Source records:
—————
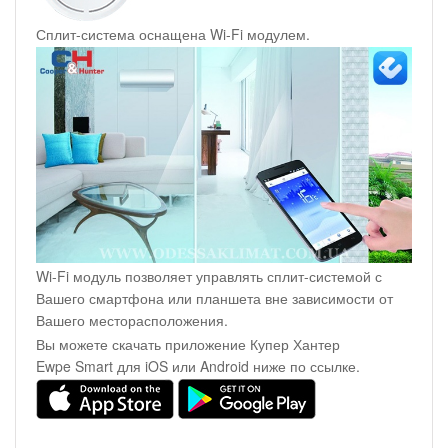
Сплит-система оснащена Wi-Fi модулем.
Wi-Fi модуль позволяет управлять сплит-системой с
Вашего смартфона или планшета вне зависимости от
Вашего месторасположения.
Вы можете скачать приложение Купер Хантер
Ewpe Smart для iOS или Android ниже по ссылке.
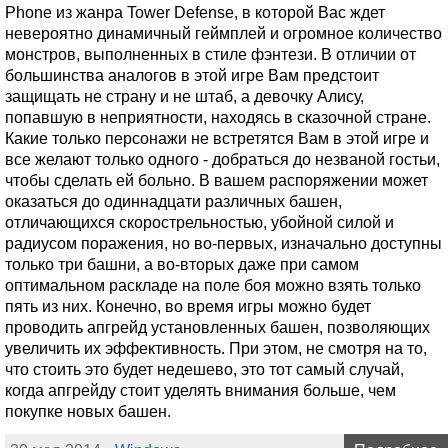
Phone из жанра Tower Defense, в которой Вас ждет
невероятно динамичный геймплей и огромное количество
монстров, выполненных в стиле фэнтези. В отличии от
большинства аналогов в этой игре Вам предстоит
защищать не страну и не штаб, а девочку Алису,
попавшую в неприятности, находясь в сказочной стране.
Какие только персонажи не встретятся Вам в этой игре и
все желают только одного - добраться до незваной гостьи,
чтобы сделать ей больно. В вашем распоряжении может
оказаться до одиннадцати различных башен,
отличающихся скорострельностью, убойной силой и
радиусом поражения, но во-первых, изначально доступны
только три башни, а во-вторых даже при самом
оптимальном раскладе на поле боя можно взять только
пять из них. Конечно, во время игры можно будет
проводить апгрейд установленных башен, позволяющих
увеличить их эффективность. При этом, не смотря на то,
что стоить это будет недешево, это тот самый случай,
когда апгрейду стоит уделять внимания больше, чем
покупке новых башен.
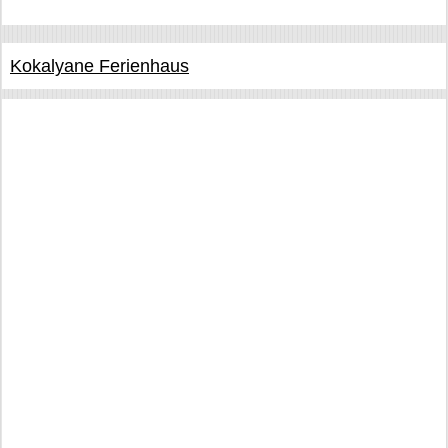
Kokalyane Ferienhaus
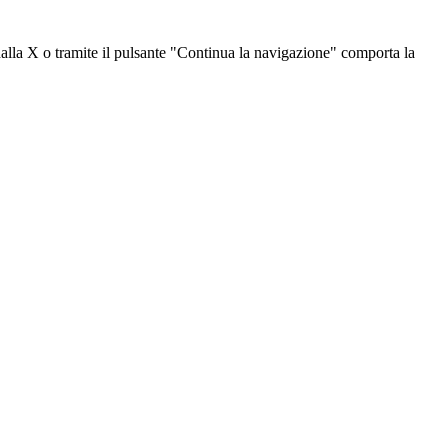
dalla X o tramite il pulsante "Continua la navigazione" comporta la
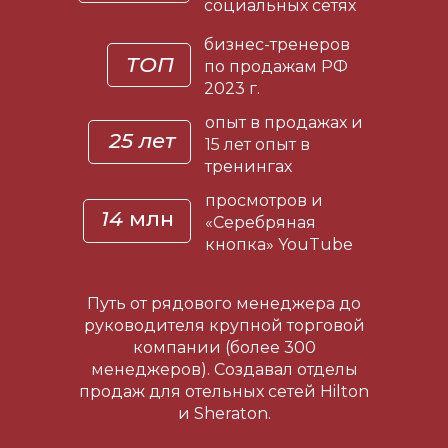
социальных сетях
бизнес-тренеров
ТОП
по продажам РФ
2023 г.
опыт в продажах и
25 лет
15 лет опыт в
тренингах
просмотров и
14
млн
«Серебряная
кнопка» YouTube
Путь от рядового менеджера до
руководителя крупной торговой
компании (более 300
менеджеров). Создавал отделы
продаж для отельных сетей Hilton
и Sheraton.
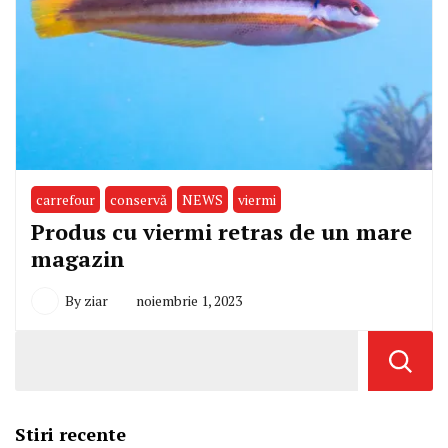
carrefour
conservă
NEWS
viermi
Produs cu viermi retras de un mare
magazin
By
ziar
noiembrie 1, 2023
Stiri recente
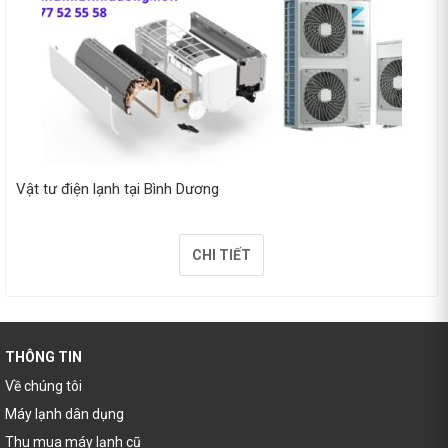
Vật tư điện lạnh tại Bình Dương
CHI TIẾT
THÔNG TIN
Về chúng tôi
Máy lạnh dân dụng
Thu mua máy lạnh cũ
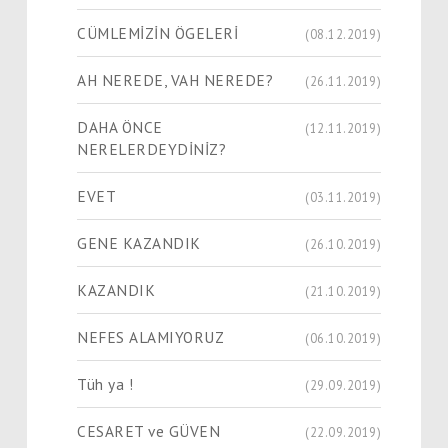
CÜMLEMİZİN ÖGELERİ
(08.12.2019)
AH NEREDE, VAH NEREDE?
(26.11.2019)
DAHA ÖNCE
(12.11.2019)
NERELERDEYDİNİZ?
EVET
(03.11.2019)
GENE KAZANDIK
(26.10.2019)
KAZANDIK
(21.10.2019)
NEFES ALAMIYORUZ
(06.10.2019)
Tüh ya !
(29.09.2019)
CESARET ve GÜVEN
(22.09.2019)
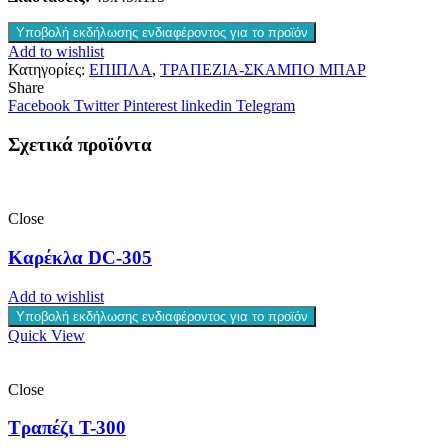
Υποβολή εκδήλωσης ενδιαφέροντος για το προϊόν
Add to wishlist
Κατηγορίες:
ΕΠΙΠΛΑ
,
ΤΡΑΠΕΖΙΑ-ΣΚΑΜΠΟ ΜΠΑΡ
Share
Facebook
Twitter
Pinterest
linkedin
Telegram
Σχετικά προϊόντα
Close
Καρέκλα DC-305
Add to wishlist
Υποβολή εκδήλωσης ενδιαφέροντος για το προϊόν
Quick View
Close
Τραπέζι T-300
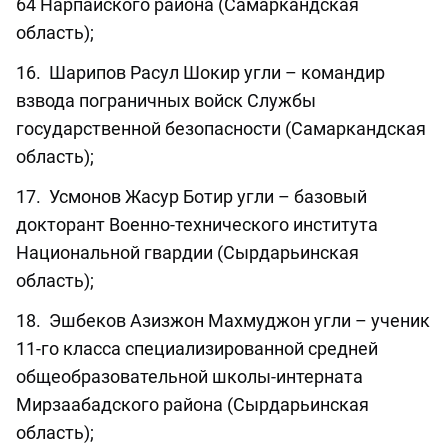
64 Нарпайского района (Самаркандская
область);
16. Шарипов Расул Шокир угли – командир
взвода пограничных войск Службы
государственной безопасности (Самаркандская
область);
17. Усмонов Жасур Ботир угли – базовый
докторант Военно-технического института
Национальной гвардии (Сырдарьинская
область);
18. Эшбеков Азизжон Махмуджон угли – ученик
11-го класса специализированной средней
общеобразовательной школы-интерната
Мирзаабадского района (Сырдарьинская
область);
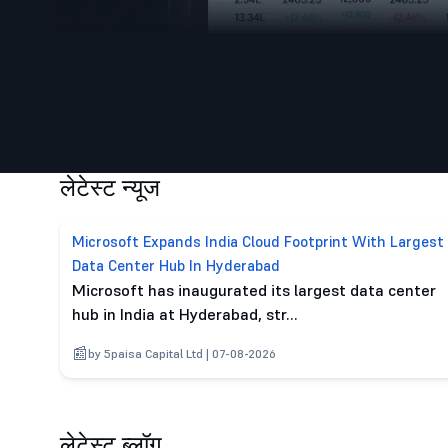
के
लेटेस्ट न्यूज
Microsoft Expands India Cloud Footprint With Largest
Data Center Hub In Hyderabad
Microsoft has inaugurated its largest data center
hub in India at Hyderabad, str...
by 5paisa Capital Ltd | 07-08-2026
लेटेस्ट ब्लॉग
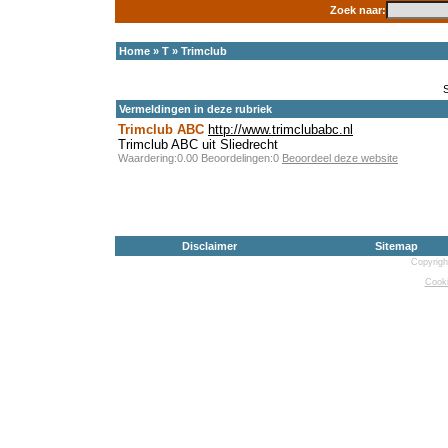
Zoek naar:
Home
»
T
»
Trimclub
Vermeldingen in deze rubriek
Trimclub ABC
http://www.trimclubabc.nl
Trimclub ABC uit Sliedrecht
Waardering:0.00 Beoordelingen:0
Beoordeel deze website
Disclaimer
Sitemap
Copyrigh
Cooki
—————
Problem to solve.
Copy the rows word for word, from the line with "Vật tư điện lạnh tại Bình Dương" to the line with "Thu mua máy lạnh cũ", including both of those lines.

Exercise result.
Vật tư điện lạnh tại Bình Dương
CHI TIẾT
THÔNG TIN
Về chúng tôi
Máy lạnh dân dụng
Thu mua máy lạnh cũ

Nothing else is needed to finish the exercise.